A number of England's 'golden generation' have stepped into management in recent times, suffering largely mixed results. Steven Gerrard and Frank Lampard are the two most high profile examples, taking jobs at Rangers and Derby County respectively.
That pair are doing relatively well in their debut seasons, but there have certainly been bumps along the road. They are nothing compared to what Paul Scholes apparently had to deal with at Oldham Athletic, however.
Scholes took the job at his local club at a time when they were struggling at the bottom of League Two, hoping to turn around their fortunes after what had been a turbulent few years.
It was certainly a tough assignment in his first job in management, and the club sounded like a bit of a nightmare. He had to deal with the lack of basic necessities at times such as hot water or training equipment, but it was interference from the club's owner that was the main problem.

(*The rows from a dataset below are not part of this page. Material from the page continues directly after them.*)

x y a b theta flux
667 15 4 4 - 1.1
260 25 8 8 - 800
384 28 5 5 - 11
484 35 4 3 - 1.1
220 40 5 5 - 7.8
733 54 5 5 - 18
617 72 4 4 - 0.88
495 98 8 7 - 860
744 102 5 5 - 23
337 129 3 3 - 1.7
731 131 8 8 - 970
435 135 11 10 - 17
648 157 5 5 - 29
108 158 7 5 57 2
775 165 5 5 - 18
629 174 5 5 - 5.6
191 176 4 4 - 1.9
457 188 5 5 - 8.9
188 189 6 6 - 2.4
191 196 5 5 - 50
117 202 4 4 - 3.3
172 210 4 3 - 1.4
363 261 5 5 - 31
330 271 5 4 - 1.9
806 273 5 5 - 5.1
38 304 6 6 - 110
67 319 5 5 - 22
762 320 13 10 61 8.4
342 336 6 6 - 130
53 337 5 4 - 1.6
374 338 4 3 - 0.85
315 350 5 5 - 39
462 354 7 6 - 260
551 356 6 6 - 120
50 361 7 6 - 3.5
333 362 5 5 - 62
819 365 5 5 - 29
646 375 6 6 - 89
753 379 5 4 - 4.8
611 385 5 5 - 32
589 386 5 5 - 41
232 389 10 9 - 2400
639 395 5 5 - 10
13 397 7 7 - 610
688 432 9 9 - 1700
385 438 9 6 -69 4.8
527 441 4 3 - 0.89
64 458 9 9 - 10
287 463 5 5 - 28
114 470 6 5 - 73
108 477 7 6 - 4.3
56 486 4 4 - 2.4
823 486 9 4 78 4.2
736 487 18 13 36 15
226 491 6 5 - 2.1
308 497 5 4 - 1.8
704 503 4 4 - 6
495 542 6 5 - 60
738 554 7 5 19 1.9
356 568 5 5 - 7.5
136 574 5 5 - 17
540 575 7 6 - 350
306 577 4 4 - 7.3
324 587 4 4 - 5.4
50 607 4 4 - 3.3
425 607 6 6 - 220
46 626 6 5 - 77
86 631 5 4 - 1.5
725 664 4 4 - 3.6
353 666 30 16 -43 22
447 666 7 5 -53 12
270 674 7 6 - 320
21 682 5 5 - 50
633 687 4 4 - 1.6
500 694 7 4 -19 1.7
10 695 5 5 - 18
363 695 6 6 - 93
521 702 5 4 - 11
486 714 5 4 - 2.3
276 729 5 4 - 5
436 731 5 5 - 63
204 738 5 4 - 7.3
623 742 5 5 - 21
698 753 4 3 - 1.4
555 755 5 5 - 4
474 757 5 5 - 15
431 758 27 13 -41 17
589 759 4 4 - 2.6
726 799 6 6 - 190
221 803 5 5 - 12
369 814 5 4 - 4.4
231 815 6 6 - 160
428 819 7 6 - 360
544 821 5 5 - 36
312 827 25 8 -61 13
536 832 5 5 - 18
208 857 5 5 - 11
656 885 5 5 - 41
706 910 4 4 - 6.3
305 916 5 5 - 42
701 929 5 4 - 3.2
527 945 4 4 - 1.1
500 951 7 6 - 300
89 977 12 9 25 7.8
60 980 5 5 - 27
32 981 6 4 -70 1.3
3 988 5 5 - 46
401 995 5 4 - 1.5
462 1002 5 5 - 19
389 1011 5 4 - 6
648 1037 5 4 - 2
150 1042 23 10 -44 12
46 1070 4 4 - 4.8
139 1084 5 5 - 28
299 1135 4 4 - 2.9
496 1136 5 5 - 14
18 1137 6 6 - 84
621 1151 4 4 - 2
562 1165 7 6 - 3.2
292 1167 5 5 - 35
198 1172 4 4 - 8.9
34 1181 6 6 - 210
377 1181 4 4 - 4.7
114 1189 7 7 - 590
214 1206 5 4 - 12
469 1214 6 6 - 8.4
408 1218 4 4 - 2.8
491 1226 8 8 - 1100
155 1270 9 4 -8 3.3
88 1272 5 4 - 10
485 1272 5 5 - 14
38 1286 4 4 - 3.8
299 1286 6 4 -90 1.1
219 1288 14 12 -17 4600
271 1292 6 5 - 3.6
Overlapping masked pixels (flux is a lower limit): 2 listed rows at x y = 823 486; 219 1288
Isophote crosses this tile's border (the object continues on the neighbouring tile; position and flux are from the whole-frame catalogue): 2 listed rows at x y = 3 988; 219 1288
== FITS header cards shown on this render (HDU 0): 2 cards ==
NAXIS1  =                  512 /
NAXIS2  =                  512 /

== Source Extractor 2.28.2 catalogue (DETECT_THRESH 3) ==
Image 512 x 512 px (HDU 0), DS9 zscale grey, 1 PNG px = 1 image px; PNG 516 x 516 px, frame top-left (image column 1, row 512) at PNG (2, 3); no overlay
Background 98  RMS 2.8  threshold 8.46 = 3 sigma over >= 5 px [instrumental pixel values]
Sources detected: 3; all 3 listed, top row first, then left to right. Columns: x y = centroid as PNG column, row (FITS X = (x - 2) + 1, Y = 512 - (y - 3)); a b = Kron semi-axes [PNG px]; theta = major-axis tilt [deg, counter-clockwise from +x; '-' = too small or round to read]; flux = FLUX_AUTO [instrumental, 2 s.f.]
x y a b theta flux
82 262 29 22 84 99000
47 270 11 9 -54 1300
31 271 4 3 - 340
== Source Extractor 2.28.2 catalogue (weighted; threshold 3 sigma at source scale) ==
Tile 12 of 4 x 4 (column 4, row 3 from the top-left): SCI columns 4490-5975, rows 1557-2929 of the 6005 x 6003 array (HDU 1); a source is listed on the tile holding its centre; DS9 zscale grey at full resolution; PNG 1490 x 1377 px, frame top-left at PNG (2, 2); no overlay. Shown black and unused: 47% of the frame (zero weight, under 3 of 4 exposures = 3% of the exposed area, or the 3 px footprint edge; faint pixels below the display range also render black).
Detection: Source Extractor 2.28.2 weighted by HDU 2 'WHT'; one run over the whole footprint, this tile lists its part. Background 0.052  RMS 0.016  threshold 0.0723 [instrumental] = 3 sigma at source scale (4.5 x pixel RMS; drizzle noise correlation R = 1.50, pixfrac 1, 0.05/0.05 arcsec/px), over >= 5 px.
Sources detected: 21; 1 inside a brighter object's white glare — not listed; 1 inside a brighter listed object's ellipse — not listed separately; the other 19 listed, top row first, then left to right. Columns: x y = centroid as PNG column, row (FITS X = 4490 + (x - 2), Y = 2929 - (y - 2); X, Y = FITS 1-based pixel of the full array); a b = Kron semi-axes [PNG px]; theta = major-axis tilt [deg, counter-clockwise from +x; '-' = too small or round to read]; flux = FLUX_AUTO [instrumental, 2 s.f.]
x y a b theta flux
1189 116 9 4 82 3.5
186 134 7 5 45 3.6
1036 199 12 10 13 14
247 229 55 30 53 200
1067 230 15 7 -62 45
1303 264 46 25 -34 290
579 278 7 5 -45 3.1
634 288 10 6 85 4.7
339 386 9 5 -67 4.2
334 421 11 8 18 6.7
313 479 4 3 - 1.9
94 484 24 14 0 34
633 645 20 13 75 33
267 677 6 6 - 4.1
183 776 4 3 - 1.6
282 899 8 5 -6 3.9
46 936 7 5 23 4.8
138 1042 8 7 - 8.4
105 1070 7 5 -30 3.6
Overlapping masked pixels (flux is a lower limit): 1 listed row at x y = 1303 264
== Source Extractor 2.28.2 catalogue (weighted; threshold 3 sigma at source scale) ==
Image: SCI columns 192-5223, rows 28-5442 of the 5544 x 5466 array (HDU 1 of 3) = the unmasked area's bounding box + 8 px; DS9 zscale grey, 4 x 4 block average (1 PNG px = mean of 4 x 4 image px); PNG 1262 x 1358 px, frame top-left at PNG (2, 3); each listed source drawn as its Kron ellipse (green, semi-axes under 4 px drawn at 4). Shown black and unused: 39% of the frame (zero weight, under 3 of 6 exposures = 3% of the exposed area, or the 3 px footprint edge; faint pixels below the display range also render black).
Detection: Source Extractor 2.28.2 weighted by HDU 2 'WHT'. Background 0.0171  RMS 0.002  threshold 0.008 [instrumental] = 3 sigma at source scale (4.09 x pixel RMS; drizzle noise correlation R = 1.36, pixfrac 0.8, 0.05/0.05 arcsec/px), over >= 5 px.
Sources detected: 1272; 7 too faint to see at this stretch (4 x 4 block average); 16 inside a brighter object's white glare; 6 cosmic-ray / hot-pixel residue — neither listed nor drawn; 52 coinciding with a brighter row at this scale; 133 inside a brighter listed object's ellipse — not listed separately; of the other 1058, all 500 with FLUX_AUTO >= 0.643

He started to tell Scholes who to select in the team, which ultimately led to his resignation. Speaking on BT Sport this evening, he said he could not work under those conditions:
"You always think you might be the one person to change it."
"Once I get told "Don't play him"... Then it's time to go."
No hot water and a LOT of other frustrations...
But still no regrets.
Paul Scholes gives an honest view of his time as Oldham boss 🙌#PLTonight pic.twitter.com/GUlj8BHAhF
— Football on BT Sport (@btsportfootball) April 13, 2019
I had heard loads of stories about interference and stuff. The first three weeks there was little bits. Not so much 'leave him out, he can't play, don't play him, play the player I said', there was nothing like that in the first three weeks.
There were subtle hints, yeah of course, but I'm not stupid enough to not realise what they are trying to do. In the last week there was a couple of issues with a couple of players. Experienced pros that I felt didn't deserve to be treated the way the club wanted to treat them.
I didn't need the hassle of that. I really like the players, really respected them and would have done anything for them. But once I get told 'don't play him', that's when it is time for me to go...
That only happened once, but that was the end of it. There were subtle hints along the way, but that was the end of it.
To be fair to Scholes, he does not absolve himself from all blame. You get the feeling that he thinks he could have performed better in the role, but the circumstances he was forced to work under would be difficult for any aspiring manager.
Despite all of those difficulties he still enjoyed his brief foray into management. It would not be surprising to see him join another club in the not too distant future, but this time he should probably be more careful in picking his destination.